■ **Task to complete**:
Exactly the lines from the opening of the data through the line containing "породы. Такие, как" should be reproduced, please, with nothing added.

━━━

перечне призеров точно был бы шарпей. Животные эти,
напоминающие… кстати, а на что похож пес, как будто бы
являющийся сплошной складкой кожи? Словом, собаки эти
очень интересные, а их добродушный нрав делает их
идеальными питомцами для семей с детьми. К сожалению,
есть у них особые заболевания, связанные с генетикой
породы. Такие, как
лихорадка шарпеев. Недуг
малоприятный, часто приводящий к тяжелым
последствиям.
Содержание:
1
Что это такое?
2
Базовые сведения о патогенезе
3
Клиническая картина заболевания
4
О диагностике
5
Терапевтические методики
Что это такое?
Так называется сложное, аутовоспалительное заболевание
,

━━━

■ **Result of the task**:
перечне призеров точно был бы шарпей. Животные эти,
напоминающие… кстати, а на что похож пес, как будто бы
являющийся сплошной складкой кожи? Словом, собаки эти
очень интересные, а их добродушный нрав делает их
идеальными питомцами для семей с детьми. К сожалению,
есть у них особые заболевания, связанные с генетикой
породы. Такие, как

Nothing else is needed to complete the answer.